● **DOCUMENT EXTRACT**:
My boyfriend and I have two entirely different methods of fighting and it makes our little arguments huge. I am the type of person who needs to walk away from a heated situation. I process my thoughts slowly and I am not quick-witted like he is, so I miss entire parts of the discussion or I get far too riled up and explode, saying things I don't mean, or I come across very harsh. I've learned that when I am upset, I have to stay quiet, take a few deep breaths, and let myself calm down before I can come back to it. Sometimes, during that cool-down time, I even realize that the thing that angered one of us was soooo silly that I laugh and don't even bother bringing it up again. He hates that. It makes his blood boil if I get quiet or try to walk away. He will actually chase me down to "settle things right now." He's an action man in that resepct. We have to discuss it now and apologize now and figure everything out NOW or else ... I don’t know what the else is, but it's very important to him.
Literally mid-argument if I take even 15 seconds to pause and think, he'll say things like "You're ignoring me," or "You're not even paying attention." If I start to realize I was in the wrong, he'll come at me with "So you can't even apologize?" I need like five minutes to feel sorry (unless he wants insincere apologies). A quick example: The other day he said, "I wish you would own up to your mistakes more and apologize when you are wrong, and not get so defensive if I say anything," and in the argument I "rephrased it" to "When you said I need to be apologetic and less defensive," to which he lost it screaming "That's not what I said, you NEVER listen to me." He's not denying that he said those things either; he is literally mad that I didn't use the EXACT wording that he used. It makes me want to carry around a tape recorder. What do I do? How do I make these little meaningless things not become so huge? I don't know how to change how I'm wired. I'm so lost. It's starting to make me feel... numb?
One of the many reasons couples go to therapy is to learn how to have a productive argument. A good professional counselor can give you new ways to communicate. That person might also be able to teach you how to assume the best of each other, as opposed to jumping to every worst conclusion. It does sound like you need this kind of help. You can't manage the tiniest disagreements.
You should talk about the therapy idea when you're calm, not when you're in the middle of a fight. Also, think about how writing might be helpful. If he needs to communicate immediately, he could type it all up – every feeling, every irritation. It would give you time to think and then read. Writing can help people process problems in an entirely new way.
It's also very possible that this is not a match. You didn't say anything positive about this relationship in your letter. You didn't tell us, "Oh, but when things are great, they're amazing." Instead, you made it sound like you're walking on eggshells. You feel the need to carry a tape recorder. You mention that when he's angry, he screams. All of this has made you feel numb.
Those are very good reasons to walk away.
Readers? How do you have productive fights with the people in your lives?

● **DATASET**:
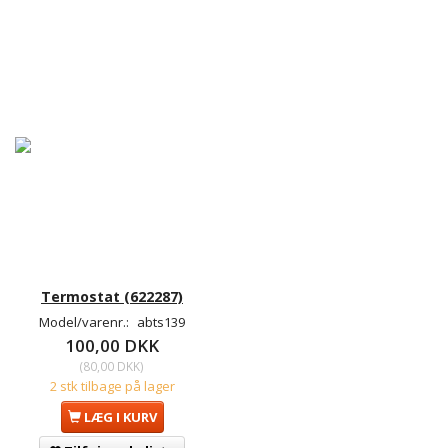
Termostat (622287)
Model/varenr.:
abts139
100,00 DKK
(
80,00 DKK
)
2 stk tilbage på lager
LÆG I KURV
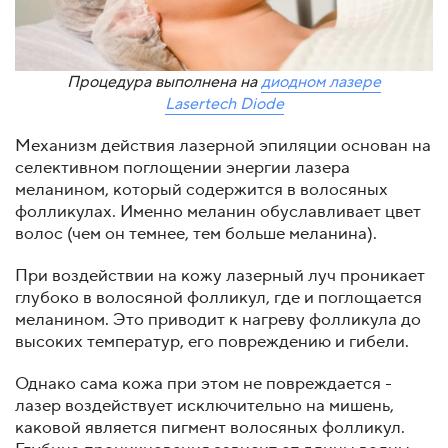
Процедура выполнена на
диодном лазере
Lasertech Diode
Механизм действия лазерной эпиляции основан на
селективном поглощении энергии лазера
меланином, который содержится в волосяных
фолликулах. Именно меланин обуславливает цвет
волос (чем он темнее, тем больше меланина).
При воздействии на кожу лазерный луч проникает
глубоко в волосяной фолликул, где и поглощается
меланином. Это приводит к нагреву фолликула до
высоких температур, его повреждению и гибели.
Однако сама кожа при этом не повреждается -
лазер воздействует исключительно на мишень,
каковой является пигмент волосяных фолликул.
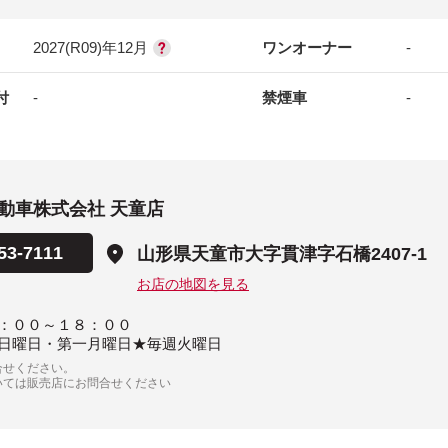
2027(R09)年12月
ワンオーナー
-
付
-
禁煙車
-
動車株式会社 天童店
53-7111
山形県天童市大字貫津字石橋2407-1
お店の地図を見る
：００～１８：００
日曜日・第一月曜日★毎週火曜日
合せください。
いては販売店にお問合せください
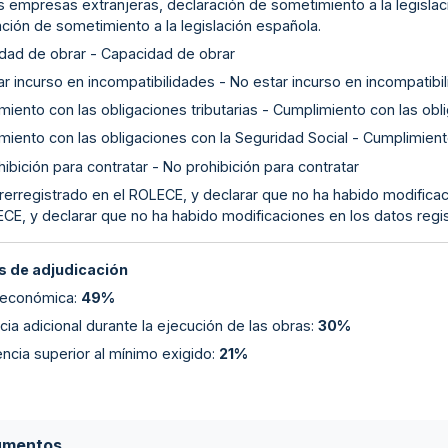
as empresas extranjeras, declaración de sometimiento a la legislac
ción de sometimiento a la legislación española.
dad de obrar - Capacidad de obrar
r incurso en incompatibilidades - No estar incurso en incompatibi
iento con las obligaciones tributarias - Cumplimiento con las obli
miento con las obligaciones con la Seguridad Social - Cumplimient
ibición para contratar - No prohibición para contratar
rerregistrado en el ROLECE, y declarar que no ha habido modificac
ECE, y declarar que no ha habido modificaciones en los datos regi
 de adjudicación
 económica
:
49%
ia adicional durante la ejecución de las obras
:
30%
ncia superior al mínimo exigido
:
21%
umentos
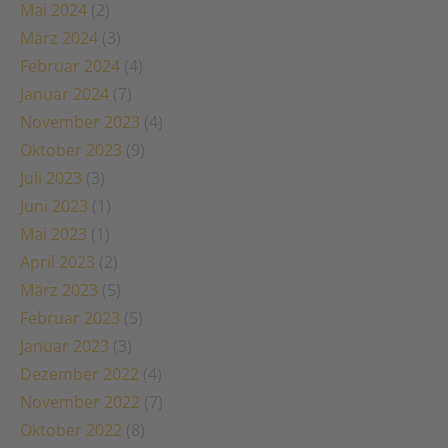
Mai 2024
(2)
März 2024
(3)
Februar 2024
(4)
Januar 2024
(7)
November 2023
(4)
Oktober 2023
(9)
Juli 2023
(3)
Juni 2023
(1)
Mai 2023
(1)
April 2023
(2)
März 2023
(5)
Februar 2023
(5)
Januar 2023
(3)
Dezember 2022
(4)
November 2022
(7)
Oktober 2022
(8)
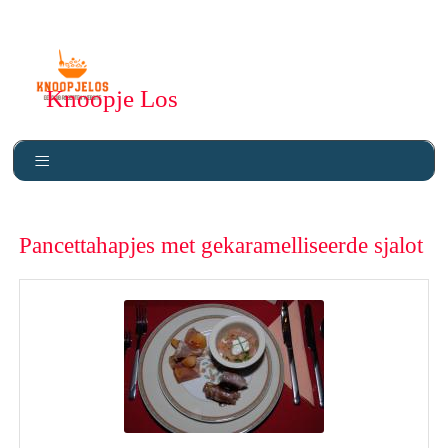
Knoopje Los
Pancettahapjes met gekaramelliseerde sjalot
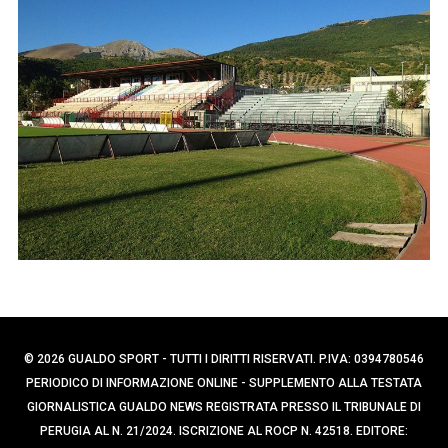
p
e
r
e
c
r
a
:
p
e
r
:
© 2026 GUALDO SPORT - TUTTI I DIRITTI RISERVATI. P.IVA: 0394780546
PERIODICO DI INFORMAZIONE ONLINE - SUPPLEMENTO ALLA TESTATA
GIORNALISTICA GUALDO NEWS REGISTRATA PRESSO IL TRIBUNALE DI
PERUGIA AL N. 21/2024. ISCRIZIONE AL ROCP N. 42518. EDITORE:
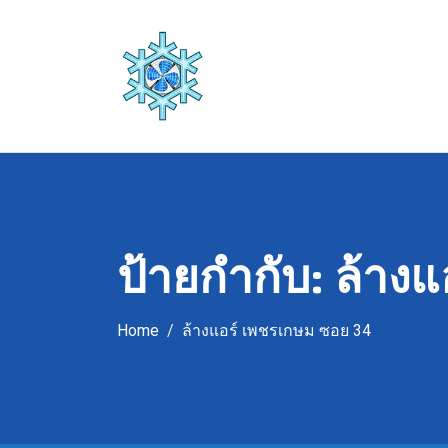
Skip
to
content
ป้ายกำกับ:
ล้างแ
Home
ล้างแอร์ เพชรเกษม ซอย 34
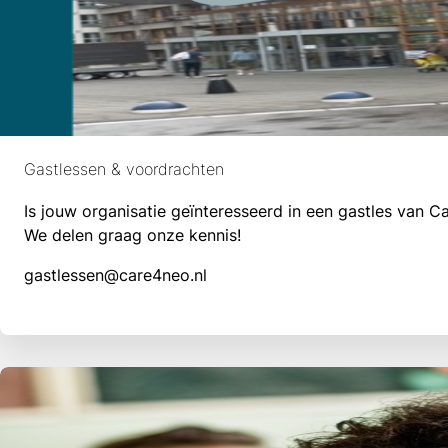
Gastlessen & voordrachten
Is jouw organisatie geïnteresseerd in een gastles van 
We delen graag onze kennis!
gastlessen@care4neo.nl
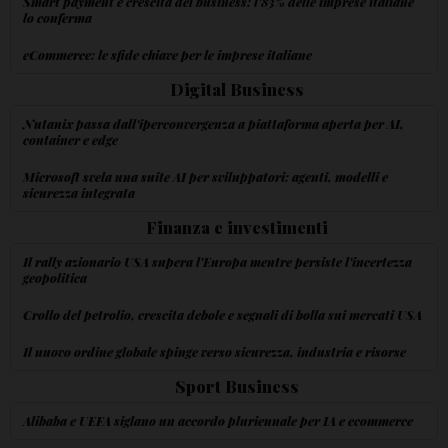
Smart payment e crescita del business: l'83% delle imprese italiane
lo conferma
eCommerce: le sfide chiave per le imprese italiane
Digital Business
Nutanix passa dall'iperconvergenza a piattaforma aperta per AI,
container e edge
Microsoft svela una suite AI per sviluppatori: agenti, modelli e
sicurezza integrata
Finanza e investimenti
Il rally azionario USA supera l'Europa mentre persiste l'incertezza
geopolitica
Crollo del petrolio, crescita debole e segnali di bolla sui mercati USA
Il nuovo ordine globale spinge verso sicurezza, industria e risorse
Sport Business
Alibaba e UEFA siglano un accordo pluriennale per IA e ecommerce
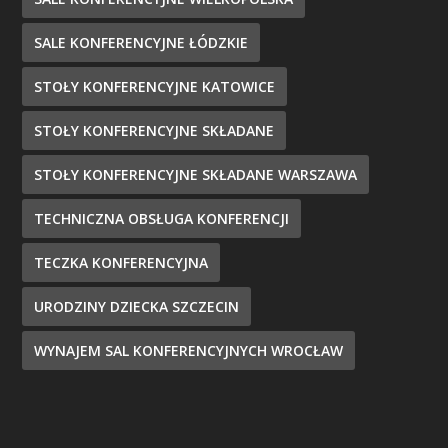
SALE KONFERENCYJNE ŁÓDZKIE
STOŁY KONFERENCYJNE KATOWICE
STOŁY KONFERENCYJNE SKŁADANE
STOŁY KONFERENCYJNE SKŁADANE WARSZAWA
TECHNICZNA OBSŁUGA KONFERENCJI
TECZKA KONFERENCYJNA
URODZINY DZIECKA SZCZECIN
WYNAJEM SAL KONFERENCYJNYCH WROCŁAW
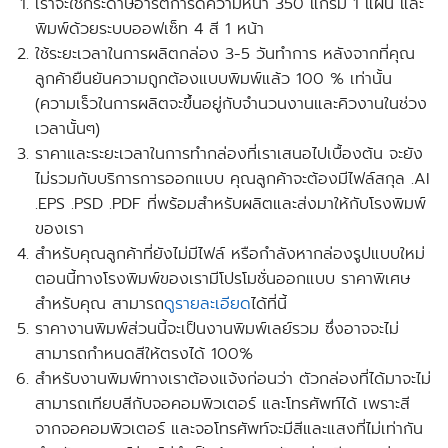
เราจะใช้กระดาษอาร์ตการ์ดความหนา 350 แกรม 1 แผน และ
พิมพ์ด้วยระบบออฟเซ็ท 4 สี 1 หน้า
ใช้ระยะเวลาในการผลิตกล่อง 3-5 วันทำการ หลังจากที่คุณ
ลูกค้ายืนยันความถูกต้องแบบพิมพ์แล้ว 100 % เท่านั้น
(ความเร็วในการผลิตจะขึ้นอยู่กับจำนวนงานและคิวงานในช่วง
เวลานั้นๆ)
ราคาและระยะเวลาในการทำกล่องที่เราเสนอไปเบื้องต้น จะยัง
ไม่รวมกับบริการการออกแบบ คุณลูกค้าจะต้องมีไฟล์สกุล .AI
.EPS .PSD .PDF ที่พร้อมสำหรับผลิตและส่งมาให้กับโรงพิมพ์
ของเรา
สำหรับคุณลูกค้าที่ยังไม่มีไฟล์ หรือกำลังหากล่องรูปแบบใหม่
ตอนนี้ทางโรงพิมพ์ของเรามี
โปรโมชั่นออกแบบ
ราคาพิเศษ
สำหรับคุณ สามารถ
ดูรายละเอียด
ได้ที่นี้
ราคางานพิมพ์ส่วนนี้จะเป็นงานพิมพ์เลย์รวม ซึ่งอาจจะไม่
สามารถกำหนดสีให้ตรงได้ 100%
สำหรับงานพิมพ์ทางเราต้องแจ้งก่อนว่า ตัวกล่องที่ได้มาจะไม่
สามารถเทียบสีกับจอคอมพิวเตอร์ และโทรศัพท์ได้ เพราะสี
จากจอคอมพิวเตอร์ และจอโทรศัพท์จะมีสีและแสงที่ไม่เท่ากัน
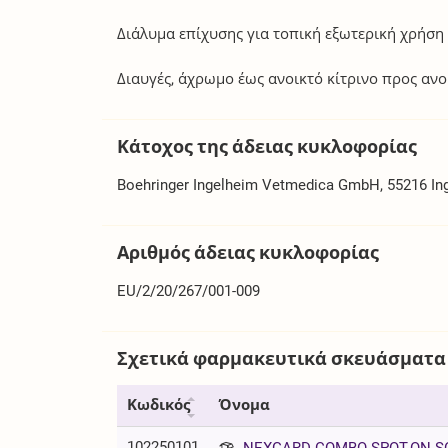
Διάλυμα επίχυσης για τοπική εξωτερική χρήση (
Διαυγές, άχρωμο έως ανοικτό κίτρινο προς αν
Κάτοχος της άδειας κυκλοφορίας
Boehringer Ingelheim Vetmedica GmbH, 55216 In
Αριθμός άδειας κυκλοφορίας
EU/2/20/267/001-009
Σχετικά φαρμακευτικά σκευάσματα
Κωδικός
Όνομα
102250101
NEXGARD COMBO SPOT.ON.SO (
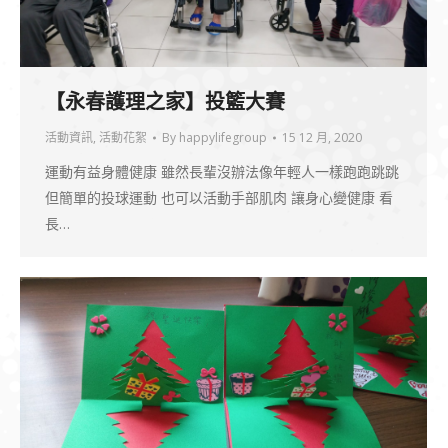
【永春護理之家】投籃大賽
活動資訊
,
活動花絮
By
happylifegroup
15 12 月, 2020
運動有益身體健康 雖然長輩沒辦法像年輕人一樣跑跑跳跳
但簡單的投球運動 也可以活動手部肌肉 讓身心變健康 看
長…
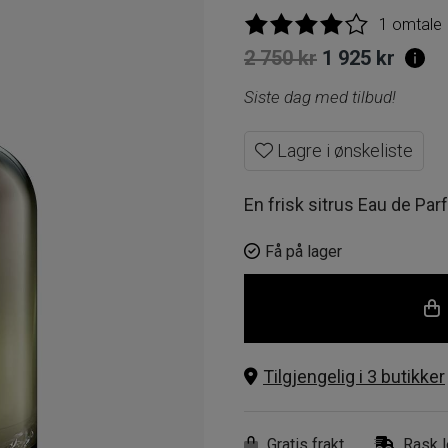
1 omtale
Opprinnelig
Nåv
2 750
kr
1 925
kr
pris
pris
Siste dag med tilbud!
var:
er:
Lagre i ønskeliste
2
1
750 kr.
925 k
En frisk sitrus Eau de Par
Få på lager
Tilgjengelig i 3 butikker
Gratis frakt
Rask l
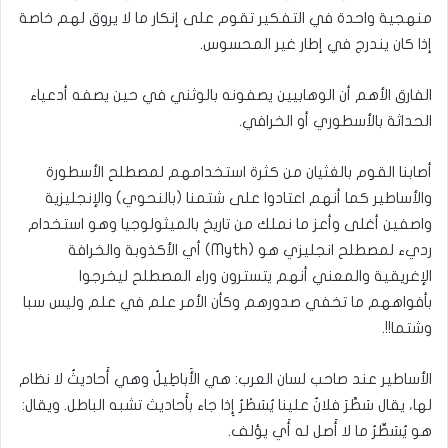
منهجية واحدة في التفكير تقوم على إنكار ما لا يروق لهم خاصة
إذا كان يندرج في إطار غير المحسوس.
الفارق الأهم أن الوهابيين يصفونه بالوثني في حين يصفه أدعياء
الحداثة بالأسطوري أو الخرافي.
أصابنا القوم بالغثيان من كثرة استخدامهم لمصطلح الأسطورة
والأساطير كما أنهم اعتادوا على شتمنا (بالنحوي) والإنجليزية
واصفين أغلى وأعز ما نملك من تاريخ بالميثولوجيا وهو استخدام
رديء لمصطلح انجليزي هو (Myth) أي الأكذوبة والخرافة
الإغريقية والمعني أنهم يتسترون وراء المصطلح ليخرجوا
بأفواههم ما تخفي صدورهم وكأن الأمر علم في علم وليس سبا
وشتما!!.
الأساطير عند صاحب لسان العرب: هي الأَباطِيلُ وهي أَحاديثُ لا نظام
لها، يقال سَطَّرَ فلانٌ علينا يُسَطْرُ إِذا جاء بأَحاديث تشبه الباطل. ويقال:
هو يُسَطِّرُ ما لا أَصل له أَي يؤلف.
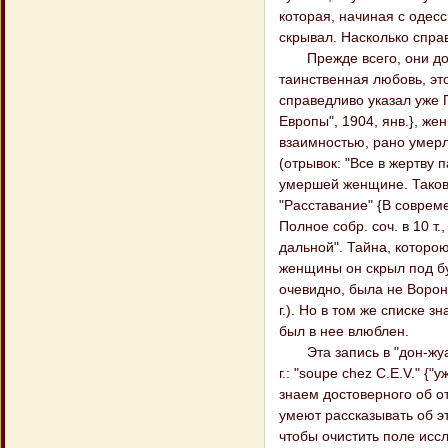
которая, начиная с одесс
скрывал. Насколько спра
Прежде всего, они долж
таинственная любовь, это
справедливо указал уже П
Европы", 1904, янв.}, ж
взаимностью, рано умерл
(отрывок: "Все в жертву
умершей женщине. Такова
"Расставание" {В соврем
Полное собр. соч. в 10 т.,
дальной". Тайна, которою
женщины он скрыл под бу
очевидно, была не Ворон
г.). Но в том же списке 
был в нее влюблен.
Эта запись в "дон-жуанс
г.: "soupe chez С.E.V." {
знаем достоверного об о
умеют рассказывать об э
чтобы очистить поле иссл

● **WORK TASK**: In the advice column about the couple's arguments, what does the columnist suggest the boyfriend could do if he needs to communicate immediately? Please answer in one sentence.

● **YOUR RESPONSE**: He could type it all up, including every feeling and every irritation.